Arif Üçler

Dirimiz yaramadı, ölümüz işe yarasın

Arif Üçler

KADAVRA OLMAK!

İğneden ipliğe neredeyse her şeyi ithal eden canım Türkiye'm kadavra mı ithal etmeyecek?

Evet evet onu da ithal ediyoruz maalesef.

Peki neden?

Bizim cesetlerimizin suyu mu çıkmış da dışarıya bunun için milyonlarca dolar ödüyoruz ki.

Tıp Fakülteleri'nin en önemli dersi anatominin eğitiminde olmazsa olmaz materyal olan kadavrayı görmeden, beden üzerinde uygulama yapmadan mezun olan doktorlar olduğunu zaman zaman basına yansıyan haberlerden biliyoruz.

Oysa hekimin ilk hastasının kadavra olması gerekiyor ki el becerisi kazanabilsin, gerçek doku görüp tanıyabilsin ve ölmüş kişinin bedeniyle karşılaşmanın psikolojisine alışabilsin.

Tıp Fakültelerimizde yaşanan bu sorunun nedeni kadavra (ceset) yetersizliği. Yetersizliğin sebebi de bağışın az olması.

İşte bu yüzden ithalata gün doğuyor. Bir başka deyişle üretimsizliğimizi burada da gösteriyoruz.

 

DAHA İYİ DOKTOR OLSUNLAR DİYE!

 

Halbuki hemen toprağa girecek, koşar adım çürümeye gidecek ne var?

Niye acele ediyoruz ki?

Düşünsenize ceset toprağa düştükten sonra 5-10 sene içinde yok olup gidecek geriye sadece kemikler kalacak ama bu süre içinde yüzlerce, binlerce doktor adayı tıp öğrencisinin eğitimine katkıda bulunacaksınız.

Neden?

Tabii ki daha iyi doktor olsunlar daha iyi daha kaliteli sağlık hizmeti versinler diye.

Ölü bir beden bundan daha hayırlı nasıl bir iş görebilir ki?
 

İTHAL 1 KADAVRA 20 BİN DOLAR!

 

Bir de işin maddi boyutu var, cari açığımızın üzerine tüy diken.

Şu rakamlara bakar mısınız?

İthal bir kadavranın maliyetinin 20 bin dolarla ifade edildiğini, kadavra ithalatının yıllık ticari hacminin yaklaşık 5-10 milyon dolar arasında olduğunu da bu işle uğraşan firmaların basına verdiği bilgilerden öğreniyoruz.
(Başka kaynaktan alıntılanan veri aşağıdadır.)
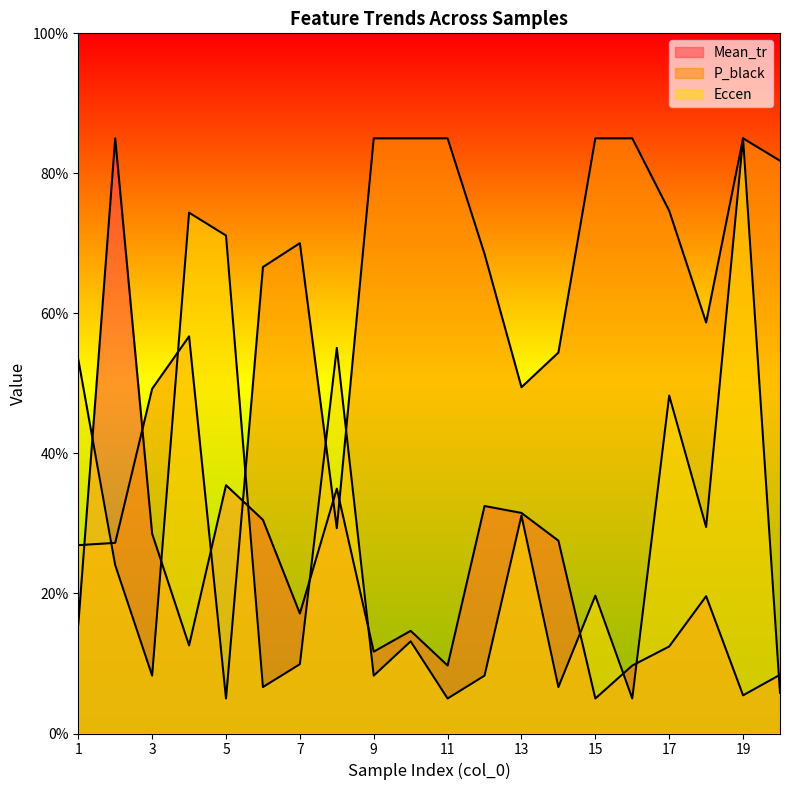

What is the sum of the Eccen values at 3 and 2?

32.3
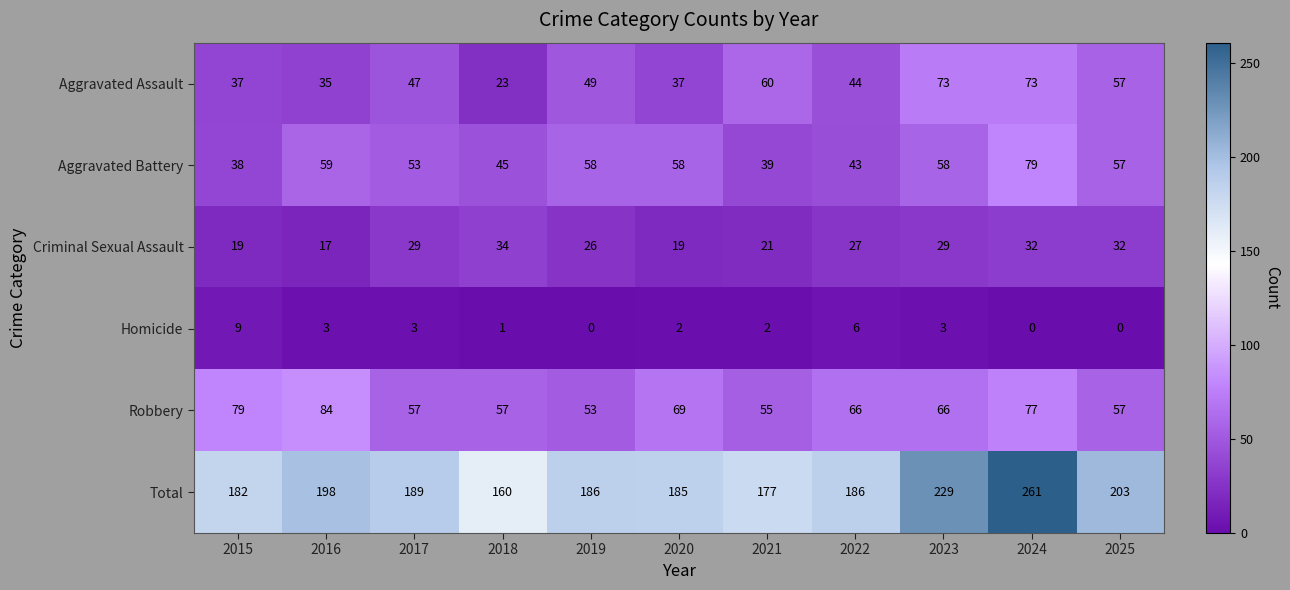

What is the difference between the Robbery values at 2019 and 2016?

31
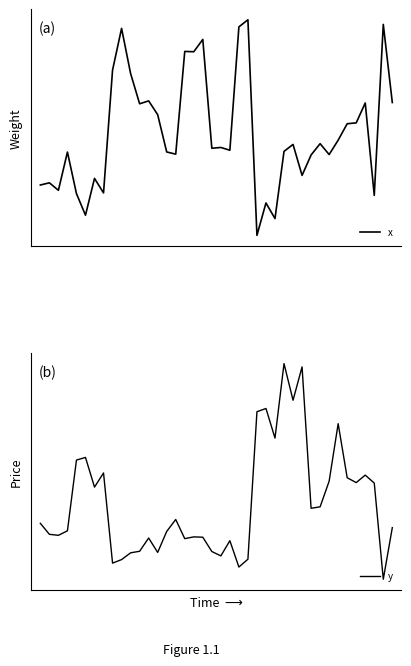

Where is the first local maximum for y?

5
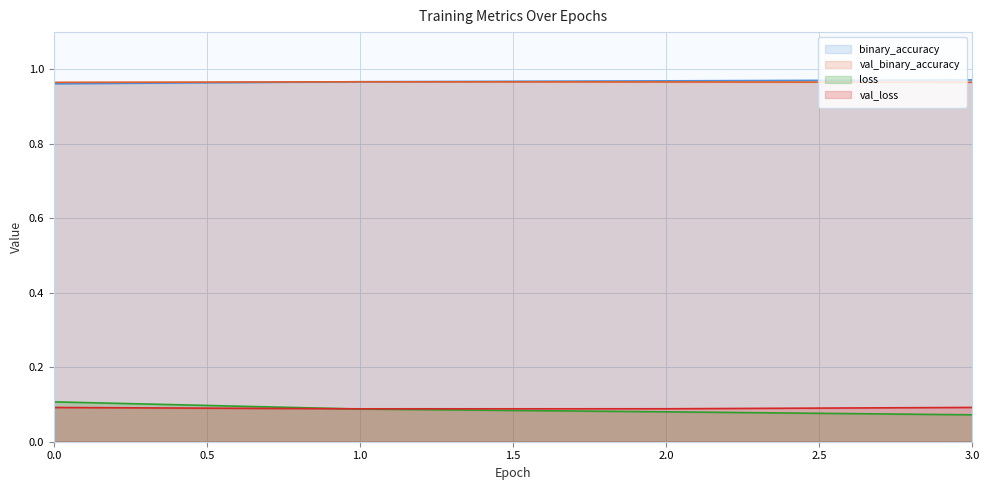

What is the value of the val_binary_accuracy point at the 2nd from the left?

1.0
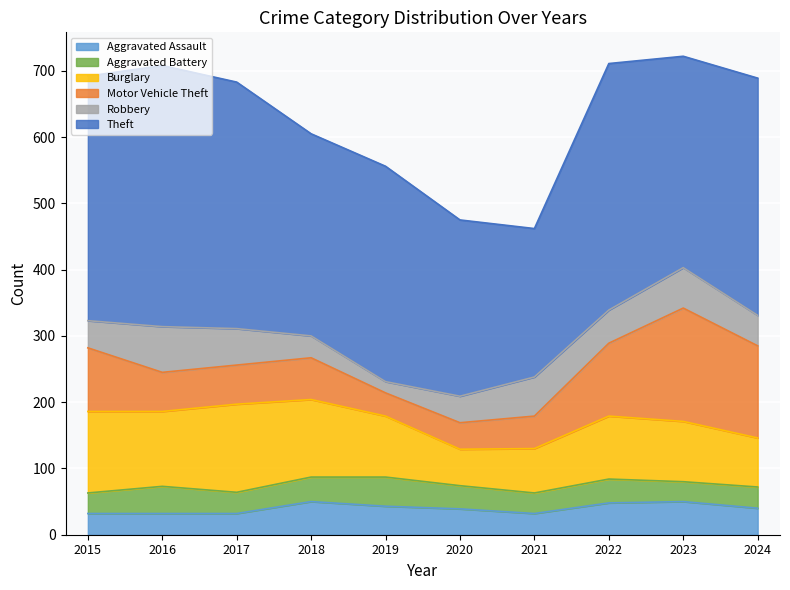

Where is Aggravated Battery nearest to the value 37?

2018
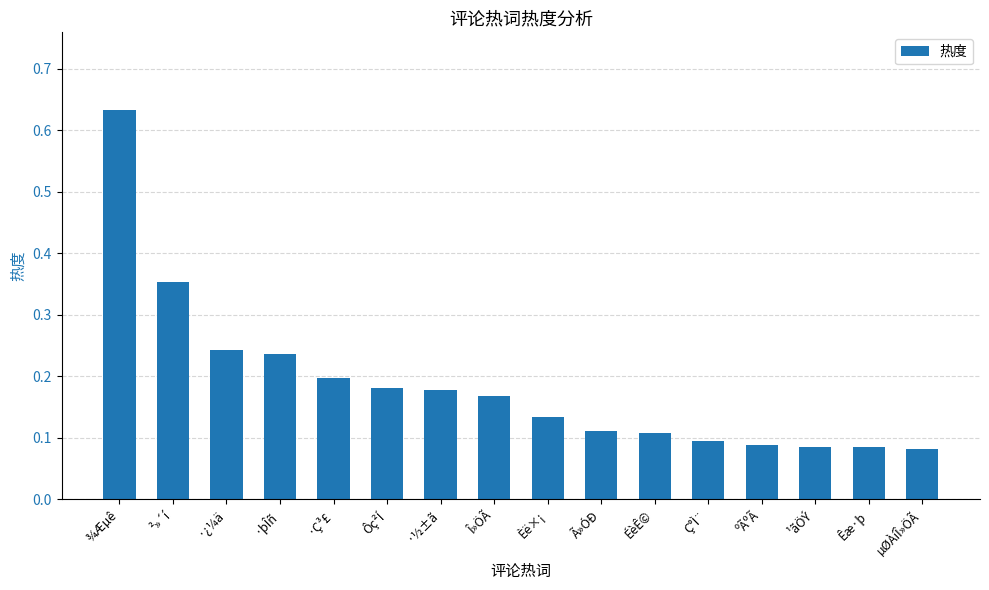

Count the number of data series in this chart.

1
Kadavra öğrenci oranı Avrupa'da bire on iken bizde neredeyse bire 50'lerdeymiş.

Bu da başka bir not.

Bu oran bu alanda durumumuzun hiç de iç açıcı olmadığını gösteriyor.

Şahsen ben kendi payıma bu konuya katkıda bulunmak istiyorum.

Aslında kadavra fikri ilk olarak 9 yıl önce annemi toprağa verip ölümün soğuk yüzünü yakından gördükten sonra kafamda oluştu.

Zaman içinde şekillendi ve en son babamı da oraya, kara toprağın soğuk koynuna koyduktan sonra kararım kesinleşti.

Diyanet İşleri de zaten daha sonra toprağa verme işlemi de yapılacağından bunda dinen bir sakınca olmadığını söylüyor.

 

VASİYETİMDİR!

 

Kadavraların 5-10 veya 15 yıl içinde defnedildiğini biliyoruz.

Keşke organ bağışı da yapabilsek ama onun şartlarına uymak daha zor.

Buradan vasiyet ediyorum.

Vakti zamanı geldiğinde ruhumu teslim ettikten sonra cansız bedenimi, rahmetli annemin tedavisi ve kontrolleri sırasında acı tatlı çok anımız olan Zonguldak'taki Tıp Fakültesi'ne anatomi eğitiminde kullanılmak üzere bağışlamak istediğimi buradan beyan ediyorum.

Dirimiz pek bir işe yaramadı)), bari ölümüz yarasın!

Hiç değilse giderayak insanlığa büyük bir faydamız dokunsun!

Varlığım Türk Tıbbı'na, Tababeti'ne armağan olsun!